**Document section**
I don't know exactly how big your in-between strings are, but I suspect that you can do somewhat better than using Matcher.replaceAll, speed-wise.
You're doing 3 passes across the string, each time creating a new Matcher instance, and then creating a new String; and because you're using + to concatenate the strings, you're creating a new string which is the concatenation of the in-between string and the protected group, and then another string when you concatenate this to the current result. You don't really need all of these extra instances.
Firstly, you should accumulate the resultStr in a StringBuilder, rather than via direct string concatenation. Then you can proceed something like:
StringBuilder resultStr = new StringBuilder();
int currIndex = 0;
while (protectedM.find()) {
protectedStrs.add(protectedM.group());
appendInBetween(resultStr, str, current, protectedM.str());
resultStr.append(protectedM.group());
currIndex = protectedM.end();
}
resultStr.append(str, currIndex, str.length());
where appendInBetween is a method implementing the equivalent to the replacements, just in a single pass:
void appendInBetween(StringBuilder resultStr, String s, int start, int end) {
// Pass the whole input string and the bounds, rather than taking a substring.
// Allocate roughly enough space up-front.
resultStr.ensureCapacity(resultStr.length() + end - start);
for (int i = start; i < end; ++i) {
char c = s.charAt(i);
// Check if c matches "([^\\p{L}\\p{N}\\p{Mn}_\\-<>'])".
if (!(Character.isLetter(c)
|| Character.isDigit(c)
|| Character.getType(c) == Character.NON_SPACING_MARK
|| "_\\-<>'".indexOf(c) != -1)) {
resultStr.append(' ');
resultStr.append(c);
resultStr.append(' ');
} else if (c == '\'' && i > 0 && i + 1 < s.length()) {
// We have a quote that's not at the beginning or end.
// Call these 3 characters bcd, where c is the quote.
char b = s.charAt(i - 1);
char d = s.charAt(i + 1);
if ((Character.isDigit(b) || Character.isLetter(b)) && Character.isLetter(d)) {
// If the 3 chars match "([\\p{N}\\p{L}])'(\\p{L})"
resultStr.append(' ');
resultStr.append(c);
} else if (!Character.isLetter(b) && !Character.isLetter(d)) {
// If the 3 chars match "([^\\p{L}])'([^\\p{L}])"
resultStr.append(' ');
resultStr.append(c);
resultStr.append(' ');
} else {
resultStr.append(c);
}
} else {
// Everything else, just append.
resultStr.append(c);
}
}
}
Ideone demo
Obviously, there is a maintenance cost associated with this code - it is undeniably more verbose. But the advantage of doing it explicitly like this (aside from the fact it is just a single pass) is that you can debug the code like any other - rather than it just being the black box that regexes are.
I'd be interested to know if this works any faster for you!
At first I thought that appendReplacement wasn't what I was looking for, but indeed it was. Since it's replacing the placeholders at the end that slowed things down, all I really needed was a way to dynamically replace matches:
StringBuffer replacedBuff = new StringBuffer();
Matcher replaceM = Pattern.compile(replaceStr).matcher(s);
int index = 0;
while (replaceM.find()) {
replaceM.appendReplacement(replacedBuff, "");
replacedBuff.append(protectedStrs.get(index));
index++;
}
replaceM.appendTail(replacedBuff);
s = replacedBuff.toString();
Reference: Second answer at this question.

**Extracted records**
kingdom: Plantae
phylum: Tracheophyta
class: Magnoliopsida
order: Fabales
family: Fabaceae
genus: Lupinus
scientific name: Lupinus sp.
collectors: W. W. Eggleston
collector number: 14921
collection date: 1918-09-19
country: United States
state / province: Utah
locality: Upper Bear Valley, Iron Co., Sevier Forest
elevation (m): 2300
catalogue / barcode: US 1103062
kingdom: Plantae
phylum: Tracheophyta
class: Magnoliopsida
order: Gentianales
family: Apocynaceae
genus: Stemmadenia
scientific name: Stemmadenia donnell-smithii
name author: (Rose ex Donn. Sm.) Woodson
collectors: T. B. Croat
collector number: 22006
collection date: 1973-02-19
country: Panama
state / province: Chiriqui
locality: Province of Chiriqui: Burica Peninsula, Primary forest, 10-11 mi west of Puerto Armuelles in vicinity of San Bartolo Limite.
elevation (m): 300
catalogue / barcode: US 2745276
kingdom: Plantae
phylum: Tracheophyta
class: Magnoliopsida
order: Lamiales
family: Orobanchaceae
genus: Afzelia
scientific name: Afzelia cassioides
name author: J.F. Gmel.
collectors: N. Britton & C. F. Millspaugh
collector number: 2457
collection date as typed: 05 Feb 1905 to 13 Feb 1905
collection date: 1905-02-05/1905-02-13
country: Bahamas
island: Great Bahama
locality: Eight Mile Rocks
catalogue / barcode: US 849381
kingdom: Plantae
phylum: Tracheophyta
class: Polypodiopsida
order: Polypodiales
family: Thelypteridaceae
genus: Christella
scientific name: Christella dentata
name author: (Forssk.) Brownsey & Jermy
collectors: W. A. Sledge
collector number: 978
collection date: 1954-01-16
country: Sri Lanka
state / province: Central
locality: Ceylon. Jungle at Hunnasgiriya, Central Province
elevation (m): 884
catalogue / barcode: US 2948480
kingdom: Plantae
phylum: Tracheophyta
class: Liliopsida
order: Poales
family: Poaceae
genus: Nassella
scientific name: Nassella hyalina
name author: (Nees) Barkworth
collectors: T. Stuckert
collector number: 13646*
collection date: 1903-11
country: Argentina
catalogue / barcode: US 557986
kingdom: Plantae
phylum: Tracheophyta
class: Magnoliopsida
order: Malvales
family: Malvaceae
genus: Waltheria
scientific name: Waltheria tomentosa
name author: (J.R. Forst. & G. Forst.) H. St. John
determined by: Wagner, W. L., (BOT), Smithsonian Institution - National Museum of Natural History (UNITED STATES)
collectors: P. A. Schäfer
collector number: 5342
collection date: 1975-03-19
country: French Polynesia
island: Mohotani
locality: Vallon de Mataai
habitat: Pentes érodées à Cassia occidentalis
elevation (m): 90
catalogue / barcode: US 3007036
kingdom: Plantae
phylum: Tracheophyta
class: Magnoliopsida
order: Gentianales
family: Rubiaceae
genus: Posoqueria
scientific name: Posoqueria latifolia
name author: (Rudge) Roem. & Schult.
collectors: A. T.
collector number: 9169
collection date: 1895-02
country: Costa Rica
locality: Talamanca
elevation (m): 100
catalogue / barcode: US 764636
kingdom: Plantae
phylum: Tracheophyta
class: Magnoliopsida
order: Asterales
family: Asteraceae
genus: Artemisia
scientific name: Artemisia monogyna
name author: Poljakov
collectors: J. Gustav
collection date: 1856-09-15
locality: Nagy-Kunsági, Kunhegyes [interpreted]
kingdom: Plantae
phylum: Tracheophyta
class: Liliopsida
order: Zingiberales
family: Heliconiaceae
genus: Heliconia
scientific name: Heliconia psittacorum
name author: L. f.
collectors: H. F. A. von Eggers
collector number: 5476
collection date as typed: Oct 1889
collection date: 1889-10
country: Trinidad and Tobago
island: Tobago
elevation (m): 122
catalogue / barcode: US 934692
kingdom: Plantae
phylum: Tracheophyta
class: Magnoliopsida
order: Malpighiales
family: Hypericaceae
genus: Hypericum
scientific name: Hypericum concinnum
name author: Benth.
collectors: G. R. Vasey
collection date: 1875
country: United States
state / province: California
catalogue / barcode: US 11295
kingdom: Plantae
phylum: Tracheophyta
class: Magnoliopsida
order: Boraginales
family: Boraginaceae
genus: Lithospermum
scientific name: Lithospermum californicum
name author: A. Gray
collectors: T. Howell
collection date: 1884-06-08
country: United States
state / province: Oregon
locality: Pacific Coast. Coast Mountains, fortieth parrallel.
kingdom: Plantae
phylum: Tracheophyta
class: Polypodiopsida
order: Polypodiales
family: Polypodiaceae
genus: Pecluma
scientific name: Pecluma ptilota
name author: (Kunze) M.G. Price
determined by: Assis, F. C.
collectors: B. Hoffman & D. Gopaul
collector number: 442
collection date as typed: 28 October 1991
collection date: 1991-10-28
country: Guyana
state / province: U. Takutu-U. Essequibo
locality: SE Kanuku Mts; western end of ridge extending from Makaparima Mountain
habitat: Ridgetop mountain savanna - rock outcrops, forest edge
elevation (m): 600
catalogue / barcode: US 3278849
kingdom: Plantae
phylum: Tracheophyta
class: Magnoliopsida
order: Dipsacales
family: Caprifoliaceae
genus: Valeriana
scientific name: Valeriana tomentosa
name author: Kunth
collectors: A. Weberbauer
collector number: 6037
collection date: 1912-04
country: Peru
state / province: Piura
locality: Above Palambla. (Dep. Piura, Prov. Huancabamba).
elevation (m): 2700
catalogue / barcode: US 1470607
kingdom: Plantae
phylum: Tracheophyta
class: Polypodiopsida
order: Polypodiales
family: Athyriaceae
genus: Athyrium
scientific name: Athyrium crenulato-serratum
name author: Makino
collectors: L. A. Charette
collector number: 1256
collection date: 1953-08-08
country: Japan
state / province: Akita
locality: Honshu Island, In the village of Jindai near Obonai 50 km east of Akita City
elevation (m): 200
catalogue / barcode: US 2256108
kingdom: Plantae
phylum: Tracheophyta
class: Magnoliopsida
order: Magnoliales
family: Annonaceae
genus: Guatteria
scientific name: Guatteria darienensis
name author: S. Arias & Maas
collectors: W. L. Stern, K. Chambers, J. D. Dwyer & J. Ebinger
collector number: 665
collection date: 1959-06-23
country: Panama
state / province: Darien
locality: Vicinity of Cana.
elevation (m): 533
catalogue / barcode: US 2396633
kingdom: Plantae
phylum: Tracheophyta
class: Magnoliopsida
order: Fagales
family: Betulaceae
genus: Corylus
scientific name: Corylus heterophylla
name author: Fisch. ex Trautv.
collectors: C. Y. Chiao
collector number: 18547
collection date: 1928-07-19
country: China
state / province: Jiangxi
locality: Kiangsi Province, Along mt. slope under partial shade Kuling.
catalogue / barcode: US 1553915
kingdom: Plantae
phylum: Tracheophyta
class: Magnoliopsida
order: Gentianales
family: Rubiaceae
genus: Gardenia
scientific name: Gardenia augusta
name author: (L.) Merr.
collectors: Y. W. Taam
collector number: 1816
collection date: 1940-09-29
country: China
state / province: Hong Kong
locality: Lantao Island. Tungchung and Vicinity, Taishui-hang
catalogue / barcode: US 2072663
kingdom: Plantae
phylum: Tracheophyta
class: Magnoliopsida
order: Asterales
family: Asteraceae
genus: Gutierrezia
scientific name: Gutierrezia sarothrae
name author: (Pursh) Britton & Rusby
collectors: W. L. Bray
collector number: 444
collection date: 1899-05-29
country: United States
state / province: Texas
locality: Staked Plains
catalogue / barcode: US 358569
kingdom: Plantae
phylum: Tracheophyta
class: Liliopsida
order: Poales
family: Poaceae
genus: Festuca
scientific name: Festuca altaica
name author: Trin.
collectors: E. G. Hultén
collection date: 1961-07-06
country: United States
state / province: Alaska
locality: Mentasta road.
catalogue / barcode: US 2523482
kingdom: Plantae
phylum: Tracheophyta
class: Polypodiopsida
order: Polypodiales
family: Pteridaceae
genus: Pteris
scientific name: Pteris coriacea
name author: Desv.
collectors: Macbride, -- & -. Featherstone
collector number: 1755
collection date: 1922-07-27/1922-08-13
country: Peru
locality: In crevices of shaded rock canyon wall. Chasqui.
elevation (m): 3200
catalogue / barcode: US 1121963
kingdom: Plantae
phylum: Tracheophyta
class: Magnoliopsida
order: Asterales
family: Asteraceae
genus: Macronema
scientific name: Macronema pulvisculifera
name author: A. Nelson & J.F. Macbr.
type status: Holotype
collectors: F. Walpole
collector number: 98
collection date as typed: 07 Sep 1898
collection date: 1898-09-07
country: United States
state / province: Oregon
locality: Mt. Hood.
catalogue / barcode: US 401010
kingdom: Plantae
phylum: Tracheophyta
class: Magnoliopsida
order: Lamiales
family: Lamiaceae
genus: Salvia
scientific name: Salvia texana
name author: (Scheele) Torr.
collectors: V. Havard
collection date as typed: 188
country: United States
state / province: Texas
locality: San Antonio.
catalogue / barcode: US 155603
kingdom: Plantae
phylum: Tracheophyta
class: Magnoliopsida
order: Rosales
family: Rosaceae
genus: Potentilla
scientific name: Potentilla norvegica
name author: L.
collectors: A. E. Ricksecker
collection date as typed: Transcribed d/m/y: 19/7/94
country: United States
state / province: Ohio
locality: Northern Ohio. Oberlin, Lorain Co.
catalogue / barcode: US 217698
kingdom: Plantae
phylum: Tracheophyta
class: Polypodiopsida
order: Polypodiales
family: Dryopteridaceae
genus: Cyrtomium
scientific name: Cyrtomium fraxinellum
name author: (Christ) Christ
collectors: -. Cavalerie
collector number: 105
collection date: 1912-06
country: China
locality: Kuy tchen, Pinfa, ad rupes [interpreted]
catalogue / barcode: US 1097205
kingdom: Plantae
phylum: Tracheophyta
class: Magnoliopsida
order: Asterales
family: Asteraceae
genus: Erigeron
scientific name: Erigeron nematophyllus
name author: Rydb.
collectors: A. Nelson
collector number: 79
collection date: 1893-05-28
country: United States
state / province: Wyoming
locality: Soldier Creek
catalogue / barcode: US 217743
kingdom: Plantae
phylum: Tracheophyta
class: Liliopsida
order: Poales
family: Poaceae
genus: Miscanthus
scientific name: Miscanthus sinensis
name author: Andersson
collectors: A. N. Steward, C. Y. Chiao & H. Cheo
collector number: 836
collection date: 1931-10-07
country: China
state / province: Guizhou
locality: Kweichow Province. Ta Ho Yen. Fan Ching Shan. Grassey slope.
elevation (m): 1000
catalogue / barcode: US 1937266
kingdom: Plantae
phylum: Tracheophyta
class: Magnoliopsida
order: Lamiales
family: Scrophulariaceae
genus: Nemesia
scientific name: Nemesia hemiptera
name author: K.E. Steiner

**What you need to do**
1. According to the Java string-replacement thread, why should resultStr be collected in a StringBuilder rather than built with +? Answer in one to three sentences.
2. In the Java string-replacement thread, rewrite the passage that opens with the words containing "At first I thought" and closes with "at this question.", changing "index" to "matchCount" wherever it occurs.

**The answers**
1. Using + creates a new string that joins the in-between string and the protected group, and then another new string when that is added to the current result. Those extra instances aren't really needed, and accumulating the result in a StringBuilder avoids them.

2.
At first I thought that appendReplacement wasn't what I was looking for, but indeed it was. Since it's replacing the placeholders at the end that slowed things down, all I really needed was a way to dynamically replace matches:
StringBuffer replacedBuff = new StringBuffer();
Matcher replaceM = Pattern.compile(replaceStr).matcher(s);
int matchCount = 0;
while (replaceM.find()) {
replaceM.appendReplacement(replacedBuff, "");
replacedBuff.append(protectedStrs.get(matchCount));
matchCount++;
}
replaceM.appendTail(replacedBuff);
s = replacedBuff.toString();
Reference: Second answer at this question.